Professional ratings
Review scores
| Source | Rating |
| Consequence of Sound | B+ |
| HotNewHipHop | 73% |
| Pitchfork | 6.5/10 |

==Commercial performance==
True 2 Myself debuted at number five on the US Billboard 200 chart, earning 45,000 album-equivalent units (including 1,000 copies in pure album sales) in its first week. This became Lil Tjay's first US top-ten debut on the chart. In its second week, the album dropped to number eight on the chart, earning an additional 31,000 units. On February 21, 2023, the album was certified double platinum by the Recording Industry Association of America (RIAA) for combined sales and album-equivalent units of over two million units in the United States.

==Track listing==
Track listing and credits adapted from Apple Music and Tidal.
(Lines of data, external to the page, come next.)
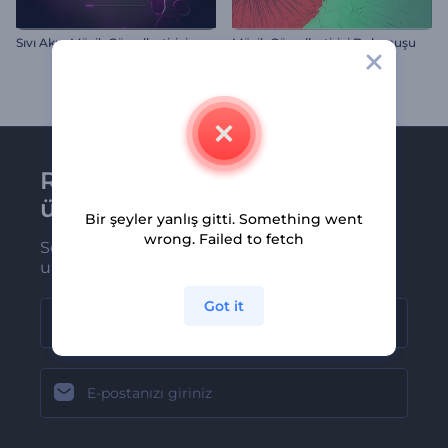
Sıvı Akışı Müzik Görselleştirici
Müzik Görselleştirici Dokunuşu
Renderforest bültenine
üye olun
Bir şeyler yanlış gitti. Something went
wrong. Failed to fetch
Son haber ve tekliflerimiz ilk olarak size
ulaşsın
Got it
| No. | Title | Writer(s) | Producer(s) | Length |
|---|---|---|---|---|
| 1. | "One Take" | Tione Merritt; Alphanso Cole; | Ziggyonthekeyboard | 2:48 |
| 2. | "Hold On" | Merritt; João Duarte; Jugraj Nagra; | JD On Tha Track; Nagra; | 3:09 |
| 3. | "F.N" | Merritt; Artem Romanov; Matthew Bell; | VZNARE | 3:44 |
| 4. | "Dream That I Had" | Merritt; Jordan Knight; | JTK | 2:45 |
| 5. | "Post to Be" (featuring Rileyy Lanez) | Merritt; Drü Oliver; Nick Cavalieri; Haley Smith; | Oliver; Cavalieri; | 3:09 |
| 6. | "Ruthless" (featuring Jay Critch) | Merritt; Jason Critchlow; Gerail Harvey; | Relly Made | 4:04 |
| 7. | "Mixed Emotions" | Merritt; Harvey; Jason Patterson; | Relly Made | 3:01 |
| 8. | "Decline" (featuring Lil Baby) | Merritt; Dominique Jones; Raheem Fennel; Thomas Horton; | Hemmieonthebeat; TnTXD; | 3:45 |
| 9. | "Sex Sounds" | Merritt; Xavier McKoy; | Zay Love | 2:42 |
| 10. | "Leaked" | Merritt; Tomislav Ratešić; | Dystinkt Beatz | 3:40 |
| 11. | "Laneswitch" | Merritt; Duarte; Nagra; Warren McQueen; | JD On Tha Track; Nagra; | 2:30 |
| 12. | "Brothers" | Merritt; Demetrie Glover; Duarte; | JD On Tha Track; Protegé Beatz; | 3:30 |
| 13. | "Goat" | Merritt; Alex Petit; | CashMoneyAP | 4:02 |
| 14. | "Top of My Game" | Merritt; Mckoy; | Zay Love | 2:27 |
| 15. | "No Escape" | Merritt; Esmerlyn Toribio; Ratešić; | Dystinkt Beatz | 3:44 |
| 16. | "Brothers" (Remix) (featuring Lil Durk) | Merritt; Durk Banks; Glover; Duarte; | JD On Tha Track; Protegé Beatz; | 3:30 |
| 17. | "Leaked" (Remix) (featuring Lil Wayne) | Merritt; Dwayne Carter, Jr.; Ratešić; | Dystinkt Beatz | 3:20 |
| Total length: |  |  |  | 55:57 |

==Charts==

===Weekly charts===

| Chart (2019) | Peak position |
|---|---|
| Australian Albums (ARIA) | 59 |
| Belgian Albums (Ultratop Flanders) | 159 |
| Canadian Albums (Billboard) | 2 |
| Dutch Albums (Album Top 100) | 40 |
| Irish Albums (IRMA) | 57 |
| UK Albums (OCC) | 22 |
| US Billboard 200 | 5 |
| US Top R&B/Hip-Hop Albums (Billboard) | 5 |

===Year-end charts===

| Chart (2019) | Position |
|---|---|
| US Top R&B/Hip-Hop Albums (Billboard) | 90 |
| Chart (2020) | Position |
| US Billboard 200 | 70 |
| US Top R&B/Hip-Hop Albums (Billboard) | 50 |
| Chart (2021) | Position |
| US Billboard 200 | 150 |

==Certifications==

| Region | Certification | Certified units/sales |
| Canada (Music Canada) | Gold | 40,000^{‡} |
| Denmark (IFPI Danmark) | Platinum | 20,000^{‡} |
| New Zealand (RMNZ) | Platinum | 15,000^{‡} |
| United Kingdom (BPI) | Gold | 100,000^{‡} |
| United States (RIAA) | 2× Platinum | 2,000,000^{‡} |
^{‡} Sales+streaming figures based on certification alone.